◆ **Work request**: Search each line below for the word "effects" and list those that contain it.

(Stored data entries)
- - -

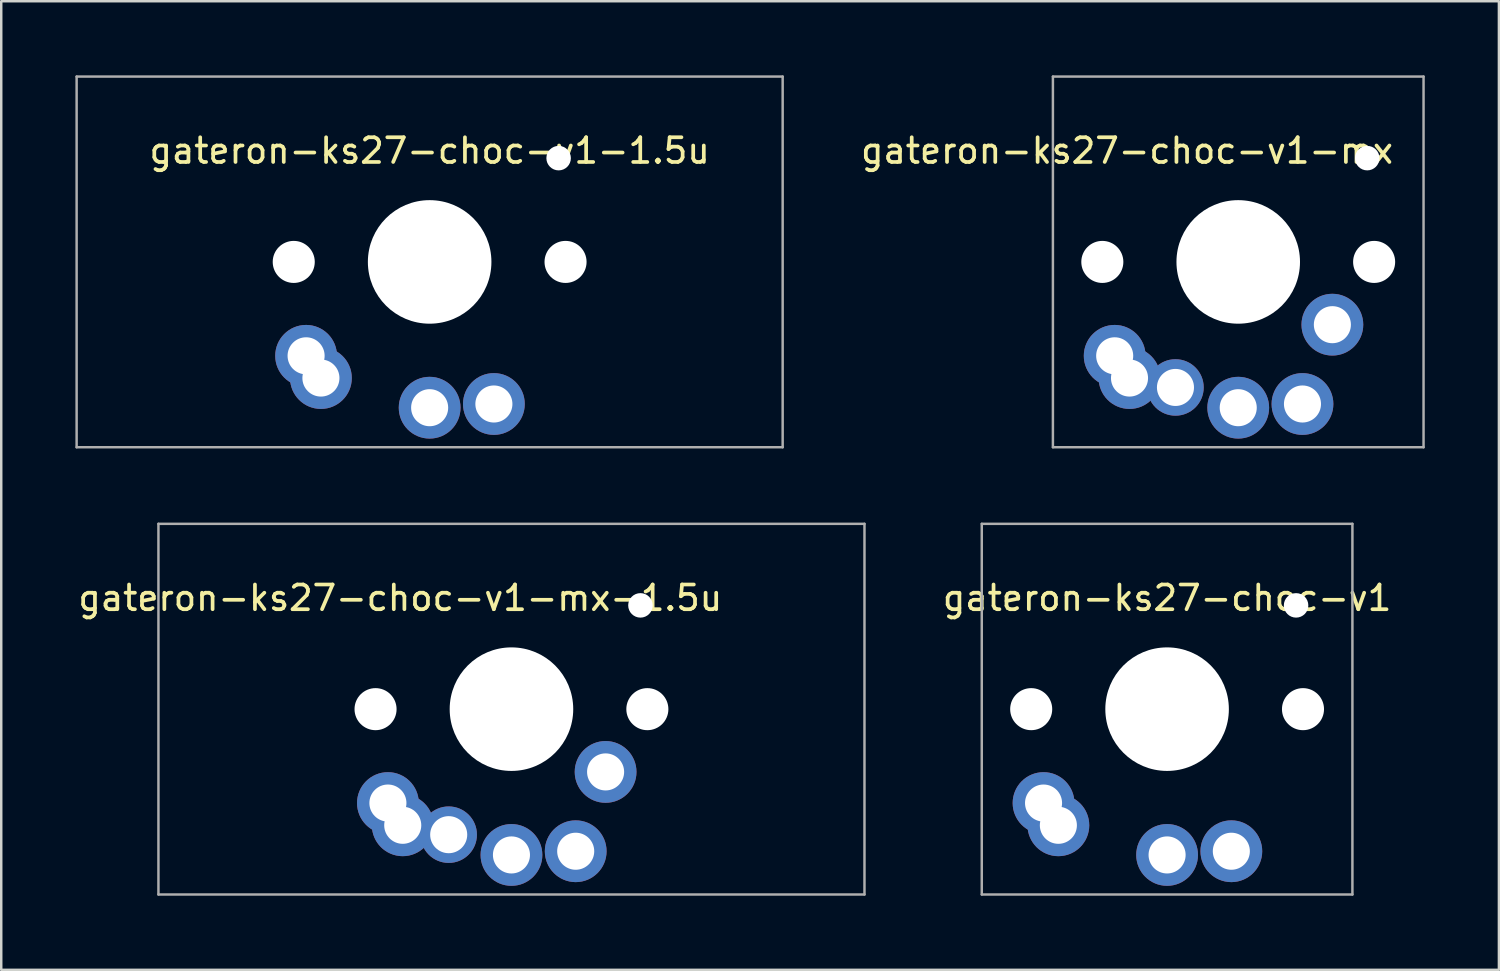
<source format=kicad_pcb>
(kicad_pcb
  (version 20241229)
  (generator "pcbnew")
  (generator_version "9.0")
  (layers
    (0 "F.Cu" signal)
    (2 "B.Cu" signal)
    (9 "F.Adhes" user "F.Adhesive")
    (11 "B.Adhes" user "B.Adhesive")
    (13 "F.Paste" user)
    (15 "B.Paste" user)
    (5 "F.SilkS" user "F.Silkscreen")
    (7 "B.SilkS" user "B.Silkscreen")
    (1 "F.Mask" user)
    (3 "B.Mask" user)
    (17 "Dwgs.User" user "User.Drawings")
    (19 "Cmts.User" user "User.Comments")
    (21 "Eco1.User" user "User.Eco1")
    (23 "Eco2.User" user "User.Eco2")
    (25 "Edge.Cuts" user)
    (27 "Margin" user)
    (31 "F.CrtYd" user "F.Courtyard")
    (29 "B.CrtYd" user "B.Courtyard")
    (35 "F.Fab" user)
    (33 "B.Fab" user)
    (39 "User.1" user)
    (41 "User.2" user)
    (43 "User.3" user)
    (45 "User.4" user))
  (footprint "gateron-ks27-choc-v1-mx"
    (layer "F.Cu")
    (at 47.062 7.55)
    (property "Reference" "gateron-ks27-choc-v1-mx" (at -4.5 -4.5 0) (unlocked yes) (layer "F.SilkS") (effects (font (size 1 1) (thickness 0.15))))
    (attr through_hole)
    (fp_line (start -7 -7) (end -7 7) (stroke (width 0.12) (type solid)) (layer "Eco2.User"))
    (fp_line (start -7 7) (end 7 7) (stroke (width 0.12) (type solid)) (layer "Eco2.User"))
    (fp_line (start -2.5 -6.3) (end -2.5 -3.1) (stroke (width 0.12) (type solid)) (layer "Eco2.User"))
    (fp_line (start 2.5 -6.3) (end -2.5 -6.3) (stroke (width 0.12) (type solid)) (layer "Eco2.User"))
    (fp_line (start 2.5 -6.3) (end 2.5 -3.1) (stroke (width 0.12) (type solid)) (layer "Eco2.User"))
    (fp_line (start 2.5 -3.1) (end -2.5 -3.1) (stroke (width 0.12) (type solid)) (layer "Eco2.User"))
    (fp_line (start 7 -7) (end -7 -7) (stroke (width 0.12) (type solid)) (layer "Eco2.User"))
    (fp_line (start 7 7) (end 7 -7) (stroke (width 0.12) (type solid)) (layer "Eco2.User"))
    (fp_line (start -7.5 -7.5) (end -7.5 7.5) (stroke (width 0.1) (type solid)) (layer "F.Fab"))
    (fp_line (start -7.5 7.5) (end 7.5 7.5) (stroke (width 0.1) (type solid)) (layer "F.Fab"))
    (fp_line (start 7.5 -7.5) (end -7.5 -7.5) (stroke (width 0.1) (type solid)) (layer "F.Fab"))
    (fp_line (start 7.5 7.5) (end 7.5 -7.5) (stroke (width 0.1) (type solid)) (layer "F.Fab"))
    (pad "" np_thru_hole circle (at -5.5 0) (size 1.702 1.702) (drill 1.702) (layers "*.Cu" "*.Mask"))
    (pad "" np_thru_hole circle (at 0 0) (size 5 5) (drill 5) (layers "*.Cu" "*.Mask"))
    (pad "" np_thru_hole circle (at 5.22 -4.2) (size 0.991 0.991) (drill 0.991) (layers "*.Cu" "*.Mask"))
    (pad "" np_thru_hole circle (at 5.5 0) (size 1.702 1.702) (drill 1.702) (layers "*.Cu" "*.Mask"))
    (pad "1" thru_hole circle (at 0 5.9) (size 2.5 2.5) (drill 1.5) (layers "*.Cu" "*.Mask"))
    (pad "1" thru_hole circle (at 2.6 5.75) (size 2.5 2.5) (drill 1.5) (layers "*.Cu" "*.Mask"))
    (pad "1" thru_hole circle (at 3.81 2.54) (size 2.5 2.5) (drill 1.5) (layers "*.Cu" "*.Mask"))
    (pad "2" thru_hole circle (at -5 3.8) (size 2.5 2.5) (drill 1.5) (layers "*.Cu" "*.Mask"))
    (pad "2" thru_hole circle (at -4.4 4.7) (size 2.5 2.5) (drill 1.5) (layers "*.Cu" "*.Mask"))
    (pad "2" thru_hole circle (at -2.54 5.08) (size 2.286 2.286) (drill 1.5) (layers "*.Cu" "*.Mask")))
  (footprint "gateron-ks27-choc-v1"
    (layer "F.Cu")
    (at 44.183 25.65)
    (property "Reference" "gateron-ks27-choc-v1" (at 0 -4.5 0) (unlocked yes) (layer "F.SilkS") (effects (font (size 1 1) (thickness 0.15))))
    (attr through_hole)
    (fp_line (start -7 -7) (end -7 7) (stroke (width 0.12) (type solid)) (layer "Eco2.User"))
    (fp_line (start -7 7) (end 7 7) (stroke (width 0.12) (type solid)) (layer "Eco2.User"))
    (fp_line (start -3.2 -6.3) (end -3.2 -3.1) (stroke (width 0.12) (type solid)) (layer "Eco2.User"))
    (fp_line (start 1.8 -6.3) (end -3.2 -6.3) (stroke (width 0.12) (type solid)) (layer "Eco2.User"))
    (fp_line (start 1.8 -6.3) (end 1.8 -3.1) (stroke (width 0.12) (type solid)) (layer "Eco2.User"))
    (fp_line (start 1.8 -3.1) (end -3.2 -3.1) (stroke (width 0.12) (type solid)) (layer "Eco2.User"))
    (fp_line (start 7 -7) (end -7 -7) (stroke (width 0.12) (type solid)) (layer "Eco2.User"))
    (fp_line (start 7 7) (end 7 -7) (stroke (width 0.12) (type solid)) (layer "Eco2.User"))
    (fp_line (start -7.5 -7.5) (end -7.5 7.5) (stroke (width 0.1) (type solid)) (layer "F.Fab"))
    (fp_line (start -7.5 7.5) (end 7.5 7.5) (stroke (width 0.1) (type solid)) (layer "F.Fab"))
    (fp_line (start 7.5 -7.5) (end -7.5 -7.5) (stroke (width 0.1) (type solid)) (layer "F.Fab"))
    (fp_line (start 7.5 7.5) (end 7.5 -7.5) (stroke (width 0.1) (type solid)) (layer "F.Fab"))
    (pad "" np_thru_hole circle (at -5.5 0) (size 1.702 1.702) (drill 1.702) (layers "*.Cu" "*.Mask"))
    (pad "" np_thru_hole circle (at 0 0) (size 5 5) (drill 5) (layers "*.Cu" "*.Mask"))
    (pad "" np_thru_hole circle (at 5.22 -4.2) (size 0.991 0.991) (drill 0.991) (layers "*.Cu" "*.Mask"))
    (pad "" np_thru_hole circle (at 5.5 0) (size 1.702 1.702) (drill 1.702) (layers "*.Cu" "*.Mask"))
    (pad "1" thru_hole circle (at 0 5.9) (size 2.5 2.5) (drill 1.5) (layers "*.Cu" "*.Mask"))
    (pad "1" thru_hole circle (at 2.6 5.75) (size 2.5 2.5) (drill 1.5) (layers "*.Cu" "*.Mask"))
    (pad "2" thru_hole circle (at -5 3.8) (size 2.5 2.5) (drill 1.5) (layers "*.Cu" "*.Mask"))
    (pad "2" thru_hole circle (at -4.4 4.7) (size 2.5 2.5) (drill 1.5) (layers "*.Cu" "*.Mask")))
  (footprint "gateron-ks27-choc-v1-1.5u"
    (layer "F.Cu")
    (at 14.338 7.55)
    (property "Reference" "gateron-ks27-choc-v1-1.5u" (at 0 -4.5 0) (unlocked yes) (layer "F.SilkS") (effects (font (size 1 1) (thickness 0.15))))
    (attr through_hole)
    (fp_line (start -7 -7) (end -7 7) (stroke (width 0.12) (type solid)) (layer "Eco2.User"))
    (fp_line (start -7 7) (end 7 7) (stroke (width 0.12) (type solid)) (layer "Eco2.User"))
    (fp_line (start -3.2 -6.3) (end -3.2 -3.1) (stroke (width 0.12) (type solid)) (layer "Eco2.User"))
    (fp_line (start 1.8 -6.3) (end -3.2 -6.3) (stroke (width 0.12) (type solid)) (layer "Eco2.User"))
    (fp_line (start 1.8 -6.3) (end 1.8 -3.1) (stroke (width 0.12) (type solid)) (layer "Eco2.User"))
    (fp_line (start 1.8 -3.1) (end -3.2 -3.1) (stroke (width 0.12) (type solid)) (layer "Eco2.User"))
    (fp_line (start 7 -7) (end -7 -7) (stroke (width 0.12) (type solid)) (layer "Eco2.User"))
    (fp_line (start 7 7) (end 7 -7) (stroke (width 0.12) (type solid)) (layer "Eco2.User"))
    (fp_line (start -14.287 -7.5) (end -14.287 7.5) (stroke (width 0.1) (type solid)) (layer "F.Fab"))
    (fp_line (start -14.287 7.5) (end 14.287 7.5) (stroke (width 0.1) (type solid)) (layer "F.Fab"))
    (fp_line (start 14.287 -7.5) (end -14.287 -7.5) (stroke (width 0.1) (type solid)) (layer "F.Fab"))
    (fp_line (start 14.287 7.5) (end 14.287 -7.5) (stroke (width 0.1) (type solid)) (layer "F.Fab"))
    (pad "" np_thru_hole circle (at -5.5 0) (size 1.702 1.702) (drill 1.702) (layers "*.Cu" "*.Mask"))
    (pad "" np_thru_hole circle (at 0 0) (size 5 5) (drill 5) (layers "*.Cu" "*.Mask"))
    (pad "" np_thru_hole circle (at 5.22 -4.2) (size 0.991 0.991) (drill 0.991) (layers "*.Cu" "*.Mask"))
    (pad "" np_thru_hole circle (at 5.5 0) (size 1.702 1.702) (drill 1.702) (layers "*.Cu" "*.Mask"))
    (pad "1" thru_hole circle (at 0 5.9) (size 2.5 2.5) (drill 1.5) (layers "*.Cu" "*.Mask"))
    (pad "1" thru_hole circle (at 2.6 5.75) (size 2.5 2.5) (drill 1.5) (layers "*.Cu" "*.Mask"))
    (pad "2" thru_hole circle (at -5 3.8) (size 2.5 2.5) (drill 1.5) (layers "*.Cu" "*.Mask"))
    (pad "2" thru_hole circle (at -4.4 4.7) (size 2.5 2.5) (drill 1.5) (layers "*.Cu" "*.Mask")))
  (footprint "gateron-ks27-choc-v1-mx-1.5u"
    (layer "F.Cu")
    (at 17.649 25.65)
    (property "Reference" "gateron-ks27-choc-v1-mx-1.5u" (at -4.5 -4.5 0) (unlocked yes) (layer "F.SilkS") (effects (font (size 1 1) (thickness 0.15))))
    (attr through_hole)
    (fp_line (start -7 -7) (end -7 7) (stroke (width 0.12) (type solid)) (layer "Eco2.User"))
    (fp_line (start -7 7) (end 7 7) (stroke (width 0.12) (type solid)) (layer "Eco2.User"))
    (fp_line (start -2.5 -6.3) (end -2.5 -3.1) (stroke (width 0.12) (type solid)) (layer "Eco2.User"))
    (fp_line (start 2.5 -6.3) (end -2.5 -6.3) (stroke (width 0.12) (type solid)) (layer "Eco2.User"))
    (fp_line (start 2.5 -6.3) (end 2.5 -3.1) (stroke (width 0.12) (type solid)) (layer "Eco2.User"))
    (fp_line (start 2.5 -3.1) (end -2.5 -3.1) (stroke (width 0.12) (type solid)) (layer "Eco2.User"))
    (fp_line (start 7 -7) (end -7 -7) (stroke (width 0.12) (type solid)) (layer "Eco2.User"))
    (fp_line (start 7 7) (end 7 -7) (stroke (width 0.12) (type solid)) (layer "Eco2.User"))
    (fp_line (start -14.287 -7.5) (end -14.287 7.5) (stroke (width 0.1) (type solid)) (layer "F.Fab"))
    (fp_line (start -14.287 7.5) (end 14.287 7.5) (stroke (width 0.1) (type solid)) (layer "F.Fab"))
    (fp_line (start 14.287 -7.5) (end -14.287 -7.5) (stroke (width 0.1) (type solid)) (layer "F.Fab"))
    (fp_line (start 14.287 7.5) (end 14.287 -7.5) (stroke (width 0.1) (type solid)) (layer "F.Fab"))
    (pad "" np_thru_hole circle (at -5.5 0) (size 1.702 1.702) (drill 1.702) (layers "*.Cu" "*.Mask"))
    (pad "" np_thru_hole circle (at 0 0) (size 5 5) (drill 5) (layers "*.Cu" "*.Mask"))
    (pad "" np_thru_hole circle (at 5.22 -4.2) (size 0.991 0.991) (drill 0.991) (layers "*.Cu" "*.Mask"))
    (pad "" np_thru_hole circle (at 5.5 0) (size 1.702 1.702) (drill 1.702) (layers "*.Cu" "*.Mask"))
    (pad "1" thru_hole circle (at 0 5.9) (size 2.5 2.5) (drill 1.5) (layers "*.Cu" "*.Mask"))
    (pad "1" thru_hole circle (at 2.6 5.75) (size 2.5 2.5) (drill 1.5) (layers "*.Cu" "*.Mask"))
    (pad "1" thru_hole circle (at 3.81 2.54) (size 2.5 2.5) (drill 1.5) (layers "*.Cu" "*.Mask"))
    (pad "2" thru_hole circle (at -5 3.8) (size 2.5 2.5) (drill 1.5) (layers "*.Cu" "*.Mask"))
    (pad "2" thru_hole circle (at -4.4 4.7) (size 2.5 2.5) (drill 1.5) (layers "*.Cu" "*.Mask"))
    (pad "2" thru_hole circle (at -2.54 5.08) (size 2.286 2.286) (drill 1.5) (layers "*.Cu" "*.Mask")))
  (gr_rect
    (start -3 -3)
    (end 57.612 36.2)
    (stroke (width 0.1) (type default))
    (fill no)
    (layer "Edge.Cuts")))
</source>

- - -

◆ **Written answer**:
    (property "Reference" "gateron-ks27-choc-v1-mx" (at -4.5 -4.5 0) (unlocked yes) (layer "F.SilkS") (effects (font (size 1 1) (thickness 0.15))))
    (property "Reference" "gateron-ks27-choc-v1" (at 0 -4.5 0) (unlocked yes) (layer "F.SilkS") (effects (font (size 1 1) (thickness 0.15))))
    (property "Reference" "gateron-ks27-choc-v1-1.5u" (at 0 -4.5 0) (unlocked yes) (layer "F.SilkS") (effects (font (size 1 1) (thickness 0.15))))
    (property "Reference" "gateron-ks27-choc-v1-mx-1.5u" (at -4.5 -4.5 0) (unlocked yes) (layer "F.SilkS") (effects (font (size 1 1) (thickness 0.15))))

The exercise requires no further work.